I would start by making the following observations:
- The first element of each combination must be 0.
- The second element must be 0 or 1.
- The third element must be 0, 1 or 2, but it can only be 2 if the second element was 1.
These observations suggest the following algorithm:
def assignments(n, m, used=0):
"""Generate assignments of `n` items to `m` indistinguishable
buckets, where `used` buckets have been used so far.
>>> list(assignments(3, 1))
[(0, 0, 0)]
>>> list(assignments(3, 2))
[(0, 0, 0), (0, 0, 1), (0, 1, 0), (0, 1, 1)]

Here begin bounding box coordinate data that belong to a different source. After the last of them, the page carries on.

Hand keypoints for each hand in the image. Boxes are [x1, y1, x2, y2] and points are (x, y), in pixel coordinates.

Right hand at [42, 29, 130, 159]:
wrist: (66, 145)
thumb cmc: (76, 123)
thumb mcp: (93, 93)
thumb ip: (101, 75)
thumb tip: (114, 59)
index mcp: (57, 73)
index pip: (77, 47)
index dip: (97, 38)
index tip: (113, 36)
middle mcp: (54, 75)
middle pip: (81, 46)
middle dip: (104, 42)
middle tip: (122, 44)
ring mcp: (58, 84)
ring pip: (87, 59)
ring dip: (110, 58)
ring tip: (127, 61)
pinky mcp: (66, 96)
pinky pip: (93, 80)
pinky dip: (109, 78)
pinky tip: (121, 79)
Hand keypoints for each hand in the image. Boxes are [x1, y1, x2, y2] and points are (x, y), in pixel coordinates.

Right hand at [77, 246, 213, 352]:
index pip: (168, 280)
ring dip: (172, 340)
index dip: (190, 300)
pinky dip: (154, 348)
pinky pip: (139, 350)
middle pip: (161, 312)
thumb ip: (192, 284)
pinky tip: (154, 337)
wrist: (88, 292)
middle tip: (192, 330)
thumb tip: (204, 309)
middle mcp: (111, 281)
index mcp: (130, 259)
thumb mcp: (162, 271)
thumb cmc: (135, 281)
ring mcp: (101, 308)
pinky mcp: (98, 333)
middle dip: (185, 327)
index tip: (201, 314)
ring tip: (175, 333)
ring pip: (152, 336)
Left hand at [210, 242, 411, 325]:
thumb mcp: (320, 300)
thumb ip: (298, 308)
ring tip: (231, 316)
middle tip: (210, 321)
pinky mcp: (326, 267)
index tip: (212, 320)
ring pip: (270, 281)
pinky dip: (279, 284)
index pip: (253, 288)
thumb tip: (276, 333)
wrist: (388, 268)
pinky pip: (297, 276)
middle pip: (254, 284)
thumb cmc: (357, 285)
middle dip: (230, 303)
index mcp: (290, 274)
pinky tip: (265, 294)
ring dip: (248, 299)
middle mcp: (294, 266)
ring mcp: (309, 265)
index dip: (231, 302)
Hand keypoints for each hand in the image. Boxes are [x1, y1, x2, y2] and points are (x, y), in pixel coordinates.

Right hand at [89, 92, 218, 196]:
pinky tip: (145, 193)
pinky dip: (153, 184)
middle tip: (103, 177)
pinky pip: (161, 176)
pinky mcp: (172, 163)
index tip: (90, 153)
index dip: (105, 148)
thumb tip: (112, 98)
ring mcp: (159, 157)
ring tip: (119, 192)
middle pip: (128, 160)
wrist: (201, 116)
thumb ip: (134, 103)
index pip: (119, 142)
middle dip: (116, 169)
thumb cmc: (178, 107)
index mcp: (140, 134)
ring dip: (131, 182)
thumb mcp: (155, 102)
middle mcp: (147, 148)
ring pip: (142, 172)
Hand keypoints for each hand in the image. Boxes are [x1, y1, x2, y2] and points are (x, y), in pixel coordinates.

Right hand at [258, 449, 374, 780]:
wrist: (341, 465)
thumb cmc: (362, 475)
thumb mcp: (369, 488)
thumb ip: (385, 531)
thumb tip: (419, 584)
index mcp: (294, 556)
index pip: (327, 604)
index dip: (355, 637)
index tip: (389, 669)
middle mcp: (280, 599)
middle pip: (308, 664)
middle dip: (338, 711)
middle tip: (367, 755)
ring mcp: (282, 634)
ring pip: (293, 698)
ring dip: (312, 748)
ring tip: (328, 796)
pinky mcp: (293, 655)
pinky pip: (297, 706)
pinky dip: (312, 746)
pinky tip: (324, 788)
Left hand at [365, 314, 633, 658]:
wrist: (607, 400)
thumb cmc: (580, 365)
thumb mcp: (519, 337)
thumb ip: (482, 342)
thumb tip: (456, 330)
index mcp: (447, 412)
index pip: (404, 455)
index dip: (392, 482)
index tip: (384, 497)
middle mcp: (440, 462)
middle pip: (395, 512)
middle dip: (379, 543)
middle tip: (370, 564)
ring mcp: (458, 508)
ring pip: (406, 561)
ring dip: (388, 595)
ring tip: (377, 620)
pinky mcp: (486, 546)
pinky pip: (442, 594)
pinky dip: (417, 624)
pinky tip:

>>> list(assignments(3, 3))
[(0, 0, 0), (0, 0, 1), (0, 1, 0), (0, 1, 1), (0, 1, 2)]
"""
if n == 0:
yield ()
return
aa = list(assignments(n - 1, m, used))
for first in range(used):
for a in aa:
yield (first,) + a
if used < m:
for a in assignments(n - 1, m, used + 1):
yield (used,) + a
This handles your use case (12 items, 5 buckets) in a few seconds:
>>> from timeit import timeit
>>> timeit(lambda:list(assignments(12, 5)), number=1)
4.513746023178101
>>> sum(1 for _ in assignments(12, 5))
2079475
This is substantially faster than the function you give at the end of your answer (the one that calls product
and then drops the invalid assignments) would be if it were modified to handle the (12, 5) use case:
>>> timeit(lambda:list(test(12, 5)), number=1)
540.693009853363